What should have been a time of peace and an opportunity to deepen his devotion and faith, was instead a time of frustration and despair. But Tremaine never gave up hope that his next Ramadan would be better. And he never stopped fighting to exercise his constitutional right to practice Islam — the faith he says saved his life.
 
“I came from a really dark place and after realizing how dark that place truly was, I never wanted to go back. So I turned on the lights,” said Tremaine when I visited him last summer at LCCF.

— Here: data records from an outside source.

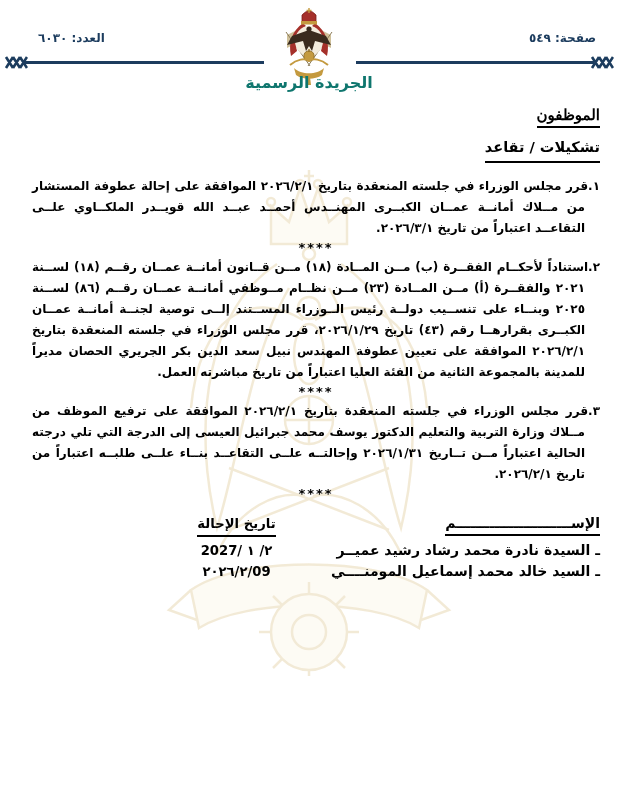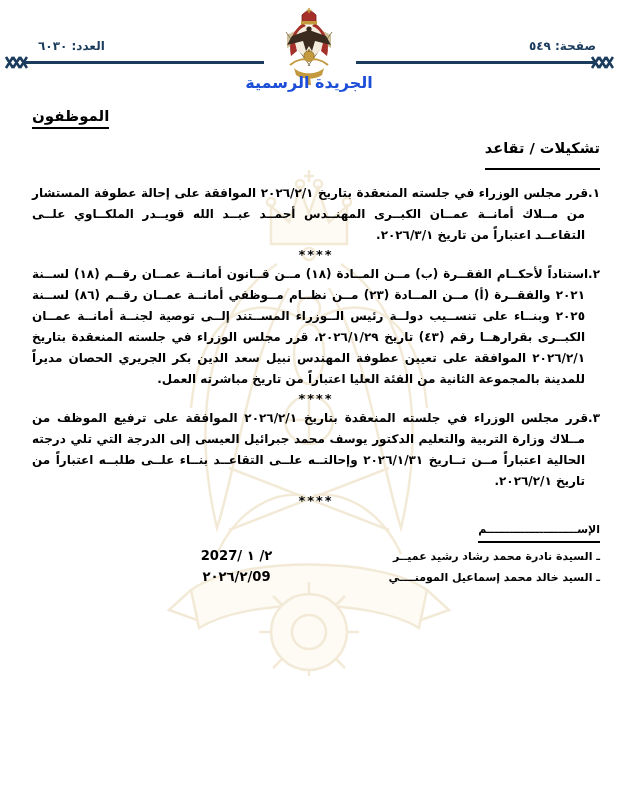--- a/index.html
+++ b/index.html
@@ -27,21 +27,20 @@
   }
 
   
   .hdr-label {
     position: absolute;
     top: 31px;
     color: #1c3c5e;
     font-size: 12px;
     font-weight: bold;
     z-index: 2;
-    margin-top: 8px;
   }
   .hdr-page  { right: 22px; }
   .hdr-issue { left: 38px; }
 
   .rule {
     position: absolute;
     top: 61px;
     height: 3px;
     background: #1c3c5e;
     z-index: 2;
@@ -58,58 +57,59 @@
     left: 50%;
     transform: translateX(-50%);
     z-index: 2;
   }
 
   .gazette-title {
     position: absolute;
     top: 73px;
     left: 0; right: 0;
     text-align: center;
-    color: #1d4ed8;
+    color: #0f766e;
     font-size: 16px;
     font-weight: bold;
     z-index: 2;
   }
 
   
   .content {
     position: absolute;
     top: 106px;
     right: 18px;
     left: 32px;
     z-index: 1;
     color: #000;
   }
 
   .section-title {
-    text-align: left;
+    text-align: right;
     margin-bottom: 9px;
+    font-family: Liberation Serif, serif;
   }
   .section-title span {
     display: inline-block;
     font-size: 15px;
     font-weight: bold;
     border-bottom: 2.5px solid #000;
     padding-bottom: 2px;
   }
 
   .subsection-title {
     text-align: right;
     margin: 8px 0 13px 0;
   }
   .subsection-title span {
     display: inline-block;
     font-size: 14.5px;
     font-weight: bold;
     border-bottom: 2.5px solid #000;
-    padding-bottom: 12px;
+    padding-bottom: 6px;
   }
 
   .para {
     font-size: 12px;
     font-weight: bold;
     line-height: 21px;
     text-align: justify;
     padding-right: 15px;
     text-indent: -15px;
     margin-bottom: 1px;
@@ -131,21 +131,21 @@
     margin-left: 112px;
   }
   .t-row {
     display: flex;
     align-items: baseline;
     line-height: 20px;
   }
   .t-name {
     flex: 1 1 auto;
     text-align: right;
-    font-size: 11px;
+    font-size: 14px;
     font-weight: bold;
   }
   .t-date {
     flex: 0 0 185px;
     text-align: center;
     font-size: 13.2px;
     font-weight: bold;
   }
   .t-head { margin-bottom: 3px; }
   .t-head .t-name span,
@@ -264,20 +264,21 @@
     <div class="separator">****</div>
 
     <p class="para"><span class="pnum">٣.</span><span>قرر مجلس الوزراء في جلسته المنعقدة بتاريخ ٢٠٢٦/٢/١ الموافقة على ترفيع الموظف من مــلاك وزارة التربية والتعليم الدكتور يوسف محمد جبرائيل العيسى إلى الدرجة التي تلي درجته الحالية اعتباراً مــن تــاريخ ٢٠٢٦/١/٣١ وإحالتــه علــى التقاعــد بنــاء علــى طلبــه اعتباراً من تاريخ ٢٠٢٦/٢/١.</span></p>
 
     <div class="separator">****</div>
 
 
     <div class="retire-table">
       <div class="t-row t-head">
         <div class="t-name"><span>الإســــــــــــــــــــــــم</span></div>
+        <div class="t-date"><span>تاريخ الإحالة</span></div>
       </div>
       <div class="t-row">
         <div class="t-name">ـ السيدة نادرة محمد رشاد رشيد عميــر</div>
         <div class="t-date" dir="ltr">2027/ ٢/ ١</div>
       </div>
       <div class="t-row">
         <div class="t-name">ـ السيد خالد محمد إسماعيل المومنــــي</div>
         <div class="t-date" dir="ltr">٢٠٢٦/٢/09</div>
       </div>
     </div>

“I came from a really dark place and after realizing how dark that place truly was, I never wanted to go back. So I turned on the lights.”

 
At a young age, having little direction and guidance from the adults in his life, Tremaine joined an LA street gang, chasing wealth and power down an ever more dangerous path that eventually landed him behind bars at just twenty-one. But when he found Islam, he found peace. 
 
It’s because of his faith that he maintains hope for the future, even after enduring nearly two decades of incarceration.
 
When I last spoke to Tremaine on the phone in May, I could hear that hope in his voice. He was convinced Leon’s letter spurred the prison administration to finally approve his proposal for Muslims’ observance of Ramadan, which allowed them to exercise their right to fast, pray, and follow a religious diet.
 
Here at the ACLU, we were overjoyed to hear the news. We know that when inmates are allowed to practice their faith, it can improve rehabilitation outcomes, and can even lower chances of reoffending. 
 
We also know, as Leon so eloquently put it, “Religious accommodations are more than rights afforded to inmates by the First Amendment– for some, faith is the sole source of hope in a grim environment where the prospects for a better life are, at times, remote.”
 
When Tremaine goes to sleep at night, he gazes up at magazine cutouts of snow-capped Colorado mountains taped to the top of his bunkbed. He dreams of Mount Rushmore and touching an iPhone – technology that didn’t exist when he was locked up. More than anything, he dreams of becoming a motivational speaker for troubled youth to prevent young people from following in his footsteps.
 
In just a few years, Tremaine will be leaving prison and I, for one, am glad that when he’s out, he won’t be a member of a gang, but a member of a religious community that will support his continued rehabilitation.
 
“Change is hard,” says Tremaine. “I’m still changing every day, but I’m more grounded with Islam. I know I’ll be fine on the other side because it’s helped me to get through all these years.”
 

 

 
This article originally appeard in the 2018 spring edition of The Torch.